The new statistical calibration method extends two existing calibration methods using an automatic partitioning heuristic. The main objective of such an extension is to improve the ability to define distribution profiles for a project’s activity duration that represent as accurately as possible the stochastic nature of the activities. The underlying assumption is that the lognormal distribution is the most appropriate distribution for modelling activity durations, but the parameters for this distribution cannot be easily extracted from empirical data due to hidden earliness and rounded values for the reported activity durations. These procedures were utilized as a starting point for developing a much more extensive calibration procedure, which has programmed in $C++$ and empirically validated on the dataset consisting of more than 5000 activities. These input data come from the real-life project database created by [21] and is freely available at www.or-as.be/research/database.

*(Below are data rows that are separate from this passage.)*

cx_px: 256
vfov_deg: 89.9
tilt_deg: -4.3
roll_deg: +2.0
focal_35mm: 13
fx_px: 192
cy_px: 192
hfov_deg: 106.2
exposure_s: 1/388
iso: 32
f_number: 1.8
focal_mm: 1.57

The previous calibration methods have shown promising results, but also some limitations, and these are also discussed in the current study. First, the original calibration procedure of [19] did not allow the project to be divided into partitions of activities that intrinsically adhere to the same distribution profile. For this reason, [20] have proposed an extended calibration method by introducing the ability of managerial partitioning using human input such as planned duration, the structure of the work breakdown structure or the risk profiles defined for each activity. This extended calibration method proved extremely favourable and confirmed that partitioning is a promising direction for proving the realism of the lognormal distribution for activity duration. Despite this improvement, managerial partitioning is based on criteria defined by the project manager, and, as the project manager is a human being, these criteria are susceptible to bias in human judgement.

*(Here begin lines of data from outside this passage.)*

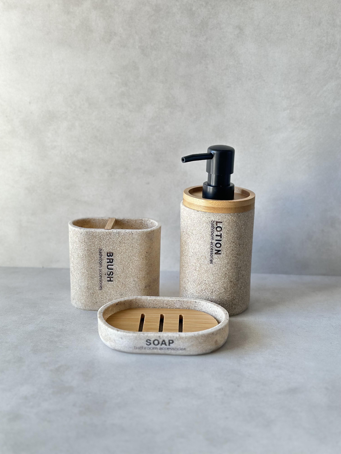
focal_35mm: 48
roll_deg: -1.1
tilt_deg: -16.6
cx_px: 170
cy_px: 227
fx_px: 630
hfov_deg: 30.3
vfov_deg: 39.7
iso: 125
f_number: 1.78
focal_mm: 6.86
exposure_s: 1/85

To bypass this problem, we developed a completely new approach in the current study which we called the statistical partitioning heuristic. It is foremost a statistical procedure in contrast to the managerial procedure that requires human input. Moreover, the partitioning approach, which was shown to be promising in the extended calibration study, is kept as a heuristic tool (i.e., there are other ways of doing the partitioning) in the best possible—but not necessarily optimal—way. Consequently, in statistical partitioning, well-chosen activities that do not fit within a certain partition are eliminated from that partition and assigned to another, which is then also adapted until a fit is reached. The results obtained from this are very good, and almost perfectly match those from performing managerial partitioning in the extended calibration method.

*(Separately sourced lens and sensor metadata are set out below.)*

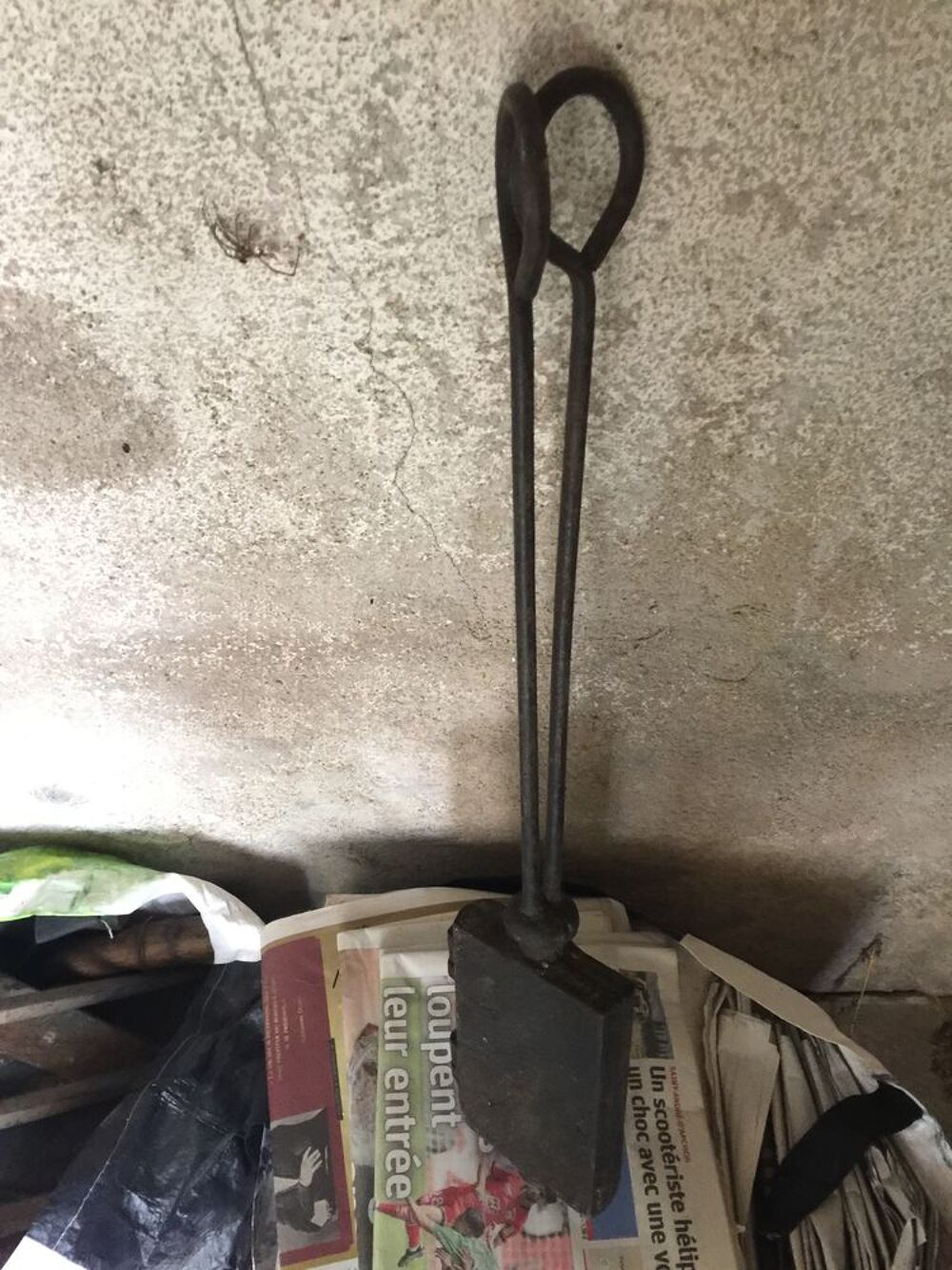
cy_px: 635
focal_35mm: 29
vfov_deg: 61.7
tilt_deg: -54.2
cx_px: 476
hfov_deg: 48.2
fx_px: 1063
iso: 100
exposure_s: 1/10
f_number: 2.2
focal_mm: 4.15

This observation is certainly advantageous, as it suggests that equally adequate partitions can be obtained through the proposed statistical procedure without being susceptible to human bias or, moreover, requiring the definition of managerial criteria. Since project managers are now always able, or willing, to define values for the managerial criteria for all activities, an automatic procedure can replace their cumbersome task. It is therefore advised to perform the statistical partitioning heuristic with the incorporation of advanced selection and stopping strategies for receiving the most appropriate and trustworthy distribution profiles for the activity durations. However, when it is certain that the managerial criteria have been properly defined, managerial partitioning can be executed in combination with (in fact, prior to) the statistical partitioning. Despite the promising results in this study, future research topics can be derived from Section 5.3, since addressing the limitations of the current automatic partitioning heuristic could indeed further advance our research.